As MASA representative Amitava Bhattacharya put it in reference to the annual, one-day general strike organized by the CTUs: “We need to campaign for workers’ rights year-round, not just one day in a year.”

MASA has taken a confrontational approach to the CTUs and made qualified criticisms of the established communist unions like the Center of Indian Trade Unions (CITU, which is affiliated to the Communist Party of India-Marxist) and the All India Trade Union Congress (AITUC, which is unaffiliated, but closely linked to, the Communist Party of India).

Sanjay Singhvi, general secretary of Trade Union Center of India (TUCI, the labor wing of the Communist Party of India [Marxist-Leninist] Red Flag), also a member of MASA, said:

We want working-class unity. Starting a new organization apparently seems to be against working-class unity. But we believe that today, workers need to be united on the basis of uncompromising struggle against these neoliberal policies. We don’t think such a struggle is being taken up or planned by the CTUs — especially the AITUC and CITU — as a consistent campaign.

He added: “A lot of the CTUs are not speaking out against these policies in states where political parties associated with them are ruling. For instance, when the CPI-M was ruling in Bengal or Kerala, they implemented the same neoliberal policies.”

In Bengal, the CPI-M was ousted from power after it in 2007 massacred 14 farmers who were protesting the forcible transfer of their agricultural land to the Salim Group, Indonesia’s largest conglomerate.

The Kerala Left Democratic Front (LDF) government, too, in the wake of a deteriorating economy all but abandoned its earlier commitment to equity and has ushered in privatization of key sectors like health and pursued ecologically destructive projects. “Their excuse is that there is no alternative,” says Singhvi. “But we want to assert that there is an alternative, that there can be an alternative at the all-India level.”

In addition to the criticisms raised by MASA, the record of failure by the parliamentary left in the sphere of labor includes its dearth of organization among informal workers (who comprise 81 percent of the workforce), its abandonment of a radical land redistribution agenda to avoid antagonizing the landed peasantry, and their utter neglect of special oppressions such as caste, ethnicity and gender (and the immense bearing these oppressions have on class struggle). (A magisterial account of this history is contained in The Phoenix Moment: Challenges Confronting the Indian Left [2016] by Praful Bidwai.)

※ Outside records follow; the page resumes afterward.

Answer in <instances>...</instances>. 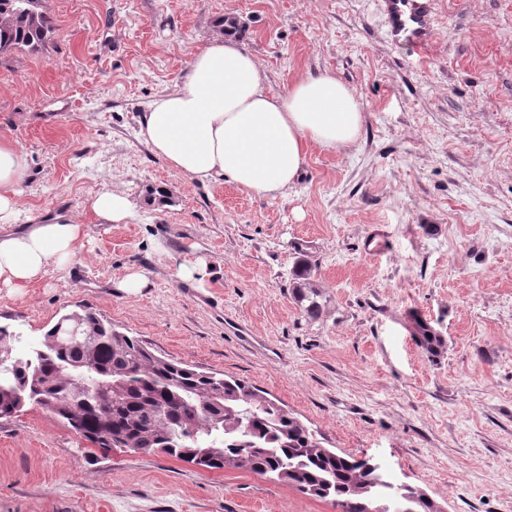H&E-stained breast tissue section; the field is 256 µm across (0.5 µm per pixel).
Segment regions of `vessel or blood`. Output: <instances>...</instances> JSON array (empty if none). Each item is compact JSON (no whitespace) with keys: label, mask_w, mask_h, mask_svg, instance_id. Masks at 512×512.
Instances as JSON below:
<instances>
[{"label":"vessel or blood","mask_w":512,"mask_h":512,"mask_svg":"<svg viewBox=\"0 0 512 512\" xmlns=\"http://www.w3.org/2000/svg\"><path fill=\"white\" fill-rule=\"evenodd\" d=\"M392 45L409 54H423L433 40V0H381Z\"/></svg>","instance_id":"b4317fda"}]
</instances>
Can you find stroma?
Listing matches in <instances>:
<instances>
[{
    "instance_id": "35a3bbf8",
    "label": "stroma",
    "mask_w": 512,
    "mask_h": 512,
    "mask_svg": "<svg viewBox=\"0 0 512 512\" xmlns=\"http://www.w3.org/2000/svg\"><path fill=\"white\" fill-rule=\"evenodd\" d=\"M55 33L0 55V140L26 156V214L83 225L70 268L0 286L18 350L83 307L158 354L251 382L337 452L369 456L448 512H512V0H434L418 58L389 42L377 0H40ZM245 27L267 89L329 71L360 104L358 139L310 148L264 197L188 180L139 135L158 95ZM168 199L150 203L145 185ZM104 190L137 217L88 209ZM386 243L367 252L375 229ZM309 252L322 311L289 290ZM207 265L203 287L181 266ZM133 269L149 283L120 289ZM446 340L429 360L410 314ZM0 512H336L274 478L167 454L103 450L46 410L0 422Z\"/></svg>"
}]
</instances>
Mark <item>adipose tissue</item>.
Segmentation results:
<instances>
[{
    "label": "adipose tissue",
    "instance_id": "adipose-tissue-1",
    "mask_svg": "<svg viewBox=\"0 0 512 512\" xmlns=\"http://www.w3.org/2000/svg\"><path fill=\"white\" fill-rule=\"evenodd\" d=\"M266 75L241 39L219 37L195 54L174 90L155 98L139 120L154 152L190 180L229 178L275 197L294 186L310 147L355 142L364 114L352 92L327 71L307 74L287 92L269 93ZM24 154L0 142V285L28 287L50 265L70 263L83 231L66 212L28 216L18 231L17 185Z\"/></svg>",
    "mask_w": 512,
    "mask_h": 512
}]
</instances>
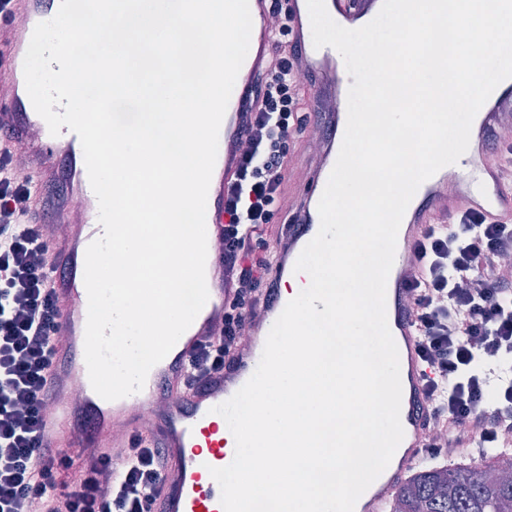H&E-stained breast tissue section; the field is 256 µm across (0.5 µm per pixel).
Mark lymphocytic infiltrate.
Masks as SVG:
<instances>
[{"mask_svg": "<svg viewBox=\"0 0 512 512\" xmlns=\"http://www.w3.org/2000/svg\"><path fill=\"white\" fill-rule=\"evenodd\" d=\"M272 15L273 64L258 80L243 128L238 181L224 193L221 254L233 292L223 324L189 360L184 386L195 392L223 374L248 319L271 294L287 155L310 119L286 0H272ZM16 154L0 137V512H165L168 462L156 433L133 434L119 452L101 448L79 461L42 441L64 270L41 214L60 189H34ZM414 253L410 311L431 372L427 429L463 453L512 448V381L498 386L494 400L484 398L489 366L512 359V273L500 264L512 254V223L462 208L451 223L427 225Z\"/></svg>", "mask_w": 512, "mask_h": 512, "instance_id": "f902f5d3", "label": "lymphocytic infiltrate"}]
</instances>
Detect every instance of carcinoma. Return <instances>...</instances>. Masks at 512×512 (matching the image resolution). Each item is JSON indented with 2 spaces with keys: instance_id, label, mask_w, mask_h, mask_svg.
<instances>
[{
  "instance_id": "obj_1",
  "label": "carcinoma",
  "mask_w": 512,
  "mask_h": 512,
  "mask_svg": "<svg viewBox=\"0 0 512 512\" xmlns=\"http://www.w3.org/2000/svg\"><path fill=\"white\" fill-rule=\"evenodd\" d=\"M500 467L469 465L425 469L403 483L393 512H512V478L491 479Z\"/></svg>"
}]
</instances>
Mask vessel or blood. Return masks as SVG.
<instances>
[{
	"label": "vessel or blood",
	"mask_w": 512,
	"mask_h": 512,
	"mask_svg": "<svg viewBox=\"0 0 512 512\" xmlns=\"http://www.w3.org/2000/svg\"><path fill=\"white\" fill-rule=\"evenodd\" d=\"M20 21L9 29L5 47L0 48V131L13 133L19 147L28 151V169L35 185H42L56 172L66 176L67 210L60 223L70 225L69 235L54 242L58 262L65 271L57 283L61 309L58 334L61 338L60 365L53 374V411L46 419L43 442L53 448H73L87 454L94 448H110L132 434L152 429L161 433L172 474L167 484L166 512H223L221 490L211 468L229 465L234 449L225 438L230 430L215 406L229 400L254 374L267 336L285 306L280 282L292 272L305 246L320 228L318 203L336 163L347 124V96L353 77L343 61L327 47L313 45L306 0H288L291 37L300 48V67L315 80L320 95L336 107L327 114L329 132L322 140L299 195L300 209L290 217L291 226L274 246V278L278 284L268 303L255 316L248 346L235 352L222 377L201 394L179 393L180 382L191 354L203 336L220 326L229 291L224 286V262L220 253L207 254L205 275L209 298L191 326L167 356L149 372L142 391L133 400L146 408H157L151 422H143L129 409V400L108 401L92 388L85 362L87 309L78 293L84 290L85 256L89 244L104 232L98 220V201L89 182L83 149L78 136L62 128L51 135L46 122L35 111L28 96L23 64L33 31L40 22L52 19L53 0H19ZM331 18L347 29L360 28L381 9L380 0H325ZM252 36L249 51L239 71L224 115L218 152L206 205L208 236L224 232V190L237 174V145L245 115L256 94V78L270 63L274 33L268 20L271 0H249ZM512 122V78L503 80L476 114L470 143L460 158L462 171L454 192L437 184L420 185L413 207L403 216L393 267L387 283L391 316L389 330L399 352L402 399L400 420L404 437L391 462L357 500L354 512H386L388 502L401 484L416 470L435 461L425 448L422 409L426 404L425 370L418 352V328L409 312L408 286L417 268L413 244L425 225L444 224L457 204L493 221L512 220V168L491 161L483 148L488 127ZM80 384L82 397H73L71 387ZM170 384L172 397L161 400L160 387ZM90 420L87 428L73 424L77 412Z\"/></svg>",
	"instance_id": "b4317fda"
}]
</instances>
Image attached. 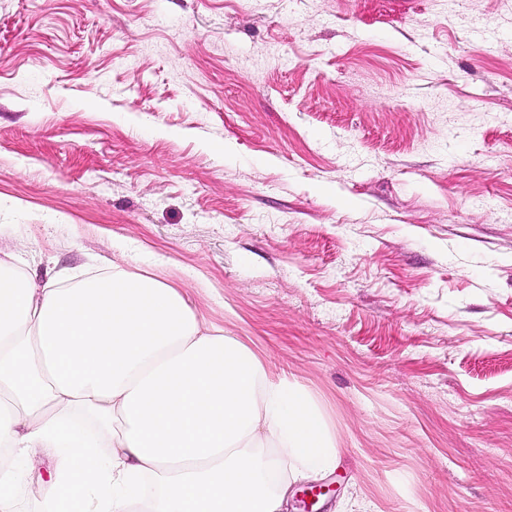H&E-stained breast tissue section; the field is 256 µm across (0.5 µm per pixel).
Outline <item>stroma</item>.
<instances>
[{
  "mask_svg": "<svg viewBox=\"0 0 512 512\" xmlns=\"http://www.w3.org/2000/svg\"><path fill=\"white\" fill-rule=\"evenodd\" d=\"M5 256L301 382L315 512H512V0H0Z\"/></svg>",
  "mask_w": 512,
  "mask_h": 512,
  "instance_id": "obj_1",
  "label": "stroma"
}]
</instances>
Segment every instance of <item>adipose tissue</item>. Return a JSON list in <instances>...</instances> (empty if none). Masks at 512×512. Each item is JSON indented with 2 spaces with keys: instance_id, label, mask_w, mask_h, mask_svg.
Returning <instances> with one entry per match:
<instances>
[{
  "instance_id": "adipose-tissue-1",
  "label": "adipose tissue",
  "mask_w": 512,
  "mask_h": 512,
  "mask_svg": "<svg viewBox=\"0 0 512 512\" xmlns=\"http://www.w3.org/2000/svg\"><path fill=\"white\" fill-rule=\"evenodd\" d=\"M262 436L278 456L260 454ZM0 447V512L21 488L45 512H281L274 471L336 464L305 387L202 328L179 289L119 268L36 284L2 261ZM35 453L56 457V476L22 486Z\"/></svg>"
}]
</instances>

At the same time, MASA sees some scope for working with the CTUs. As Singhvi pointed out, MASA was an active part of the nationwide general strike called for by the CTUs, which brought out over 150 million workers on January 8 and 9 against the Modi regime’s anti-labor policies.

“We are not against the central trade unions — if they take up these issues in a form of a campaign, we will certainly join them,” he added. “Otherwise, even if they don’t, we will take up the campaign, and we hope that they will join us.”

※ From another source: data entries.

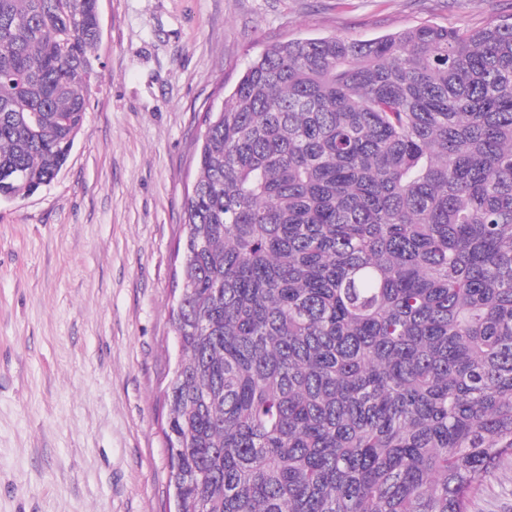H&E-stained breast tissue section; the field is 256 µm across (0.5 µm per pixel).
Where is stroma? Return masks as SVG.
Returning a JSON list of instances; mask_svg holds the SVG:
<instances>
[{
    "mask_svg": "<svg viewBox=\"0 0 512 512\" xmlns=\"http://www.w3.org/2000/svg\"><path fill=\"white\" fill-rule=\"evenodd\" d=\"M57 178L0 202V512H164L183 204L206 109L272 41L475 29L512 0H99ZM471 512H512V459Z\"/></svg>",
    "mask_w": 512,
    "mask_h": 512,
    "instance_id": "obj_1",
    "label": "stroma"
}]
</instances>
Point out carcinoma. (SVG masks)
<instances>
[{"instance_id":"1","label":"carcinoma","mask_w":512,"mask_h":512,"mask_svg":"<svg viewBox=\"0 0 512 512\" xmlns=\"http://www.w3.org/2000/svg\"><path fill=\"white\" fill-rule=\"evenodd\" d=\"M98 0H0V202L66 165ZM184 202L182 512H470L512 456V22L296 38Z\"/></svg>"}]
</instances>
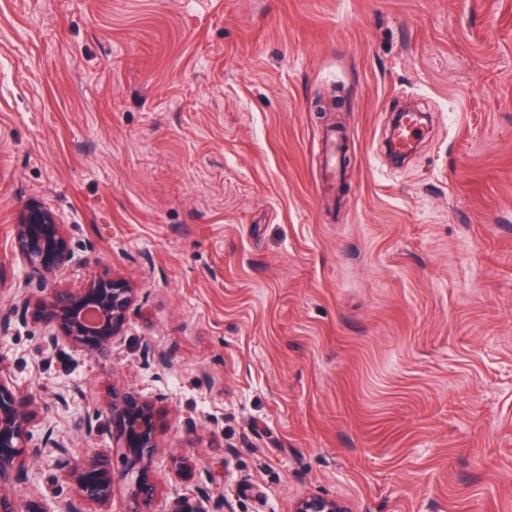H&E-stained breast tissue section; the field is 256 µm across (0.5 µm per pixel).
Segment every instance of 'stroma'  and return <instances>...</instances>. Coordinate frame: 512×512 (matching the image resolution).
Listing matches in <instances>:
<instances>
[{
    "instance_id": "stroma-1",
    "label": "stroma",
    "mask_w": 512,
    "mask_h": 512,
    "mask_svg": "<svg viewBox=\"0 0 512 512\" xmlns=\"http://www.w3.org/2000/svg\"><path fill=\"white\" fill-rule=\"evenodd\" d=\"M32 205L60 284L135 288L108 356L9 313ZM0 369L76 454L112 388L154 400V512L211 476L234 512H512V0H0ZM37 469L17 503L73 497ZM418 130V119H413L412 117L405 119L398 134L395 144L396 149L404 154L411 153L418 143ZM294 512H344L343 506L333 499L317 495H309L299 499L294 507Z\"/></svg>"
}]
</instances>
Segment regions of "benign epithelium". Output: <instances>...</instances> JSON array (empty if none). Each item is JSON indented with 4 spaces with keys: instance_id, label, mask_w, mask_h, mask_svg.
Returning <instances> with one entry per match:
<instances>
[{
    "instance_id": "benign-epithelium-1",
    "label": "benign epithelium",
    "mask_w": 512,
    "mask_h": 512,
    "mask_svg": "<svg viewBox=\"0 0 512 512\" xmlns=\"http://www.w3.org/2000/svg\"><path fill=\"white\" fill-rule=\"evenodd\" d=\"M14 250L43 283L38 295H19L16 307L22 316L42 325L47 344L69 343L88 357L109 354L123 335L135 289L118 278L93 279L79 288L56 286L58 273L74 262L75 253L64 225L40 205L20 216ZM104 407L112 423V447L121 458L124 476L133 480L137 504L133 512H153L157 488L150 459L158 448L156 405L135 391L114 390ZM43 408L42 398L13 389L0 373V512H110L106 509L114 485L110 458L99 453L71 457L49 426L41 443H32V428ZM42 448L54 450L63 478L75 487L76 495L67 501L32 499L20 511L8 496L9 488L19 476L28 475ZM205 500L211 503L210 512H231L222 496L213 498L203 487L176 496L169 512H205ZM294 512H344V508L334 499L309 495L296 502Z\"/></svg>"
}]
</instances>
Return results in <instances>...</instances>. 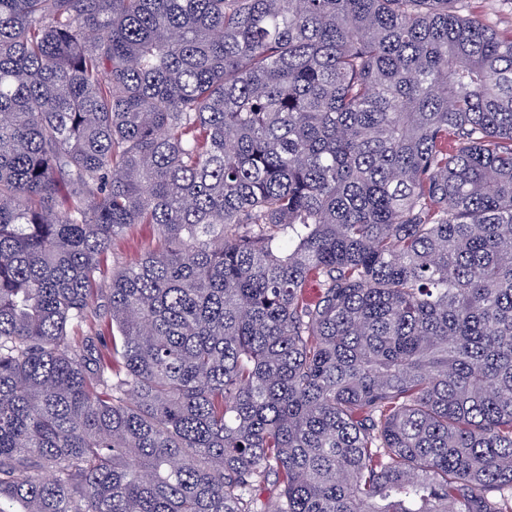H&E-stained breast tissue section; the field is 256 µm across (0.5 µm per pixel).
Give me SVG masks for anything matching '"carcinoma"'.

It is also worth remembering that the parliamentary left and its unions are not monolithic entities, and there are a significant number of workers and organizers in their sphere of influence who MASA (or a MASA-like formation) would be well placed to engage.

MASA could actively strive to draw those workers into new agitations along with leaders or regional manifestations of left parties that are showing positive signs of reform.

As the Narendra Modi-led BJP vies for its second term in office, the formation of MASA and the mass-based agitation that it is channeling is one sign, among many others, that the oppressed will not be mollified with warmongering or cow vigilantism.

Indeed, as history has shown us, it is only the working class, in the form of coordinated political resistance that can lead us in breaking down the walls of oppression and tyranny.